Count the lines in the rows below that contain the word "auditivo". Reply with the number only.
SUPPLIED RECORDS Start Marker
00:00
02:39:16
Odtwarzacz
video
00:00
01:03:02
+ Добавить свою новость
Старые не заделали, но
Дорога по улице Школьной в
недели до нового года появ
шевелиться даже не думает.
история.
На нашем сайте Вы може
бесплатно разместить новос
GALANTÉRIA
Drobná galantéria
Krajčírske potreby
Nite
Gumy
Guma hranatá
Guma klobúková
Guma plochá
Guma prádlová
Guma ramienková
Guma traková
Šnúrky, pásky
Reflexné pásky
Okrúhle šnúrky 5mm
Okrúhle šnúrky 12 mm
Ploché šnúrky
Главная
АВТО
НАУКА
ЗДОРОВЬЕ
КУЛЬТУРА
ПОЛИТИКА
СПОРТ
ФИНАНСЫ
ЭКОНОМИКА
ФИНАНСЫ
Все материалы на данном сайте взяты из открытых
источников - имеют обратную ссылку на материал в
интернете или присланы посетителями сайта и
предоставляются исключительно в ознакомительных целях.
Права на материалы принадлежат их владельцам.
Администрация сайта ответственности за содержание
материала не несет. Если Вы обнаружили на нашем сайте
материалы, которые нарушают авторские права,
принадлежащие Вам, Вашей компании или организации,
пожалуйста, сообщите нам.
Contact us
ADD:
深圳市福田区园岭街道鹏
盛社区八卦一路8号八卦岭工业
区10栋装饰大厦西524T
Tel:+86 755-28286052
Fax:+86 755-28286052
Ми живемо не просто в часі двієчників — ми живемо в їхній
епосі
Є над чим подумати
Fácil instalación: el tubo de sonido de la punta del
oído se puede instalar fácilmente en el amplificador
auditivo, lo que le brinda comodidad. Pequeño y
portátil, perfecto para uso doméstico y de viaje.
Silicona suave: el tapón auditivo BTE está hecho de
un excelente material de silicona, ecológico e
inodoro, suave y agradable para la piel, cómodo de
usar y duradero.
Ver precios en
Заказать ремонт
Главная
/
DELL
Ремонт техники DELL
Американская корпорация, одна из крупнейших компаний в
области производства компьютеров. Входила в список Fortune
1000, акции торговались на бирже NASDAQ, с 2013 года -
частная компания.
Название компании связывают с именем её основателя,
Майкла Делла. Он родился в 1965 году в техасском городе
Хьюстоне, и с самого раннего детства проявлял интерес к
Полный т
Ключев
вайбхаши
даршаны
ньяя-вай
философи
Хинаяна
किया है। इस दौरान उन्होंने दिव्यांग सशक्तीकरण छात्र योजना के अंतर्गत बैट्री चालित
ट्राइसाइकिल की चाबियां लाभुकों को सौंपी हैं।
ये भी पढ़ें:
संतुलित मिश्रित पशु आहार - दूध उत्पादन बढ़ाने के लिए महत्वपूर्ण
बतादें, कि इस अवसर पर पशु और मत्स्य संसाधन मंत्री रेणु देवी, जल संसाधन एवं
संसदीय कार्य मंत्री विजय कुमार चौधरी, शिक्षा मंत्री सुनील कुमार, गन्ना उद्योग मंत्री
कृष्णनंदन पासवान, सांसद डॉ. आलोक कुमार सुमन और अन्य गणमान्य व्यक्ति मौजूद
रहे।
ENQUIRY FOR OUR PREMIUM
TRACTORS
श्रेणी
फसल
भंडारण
SUPPLIED RECORDS End Marker
RESULT:
2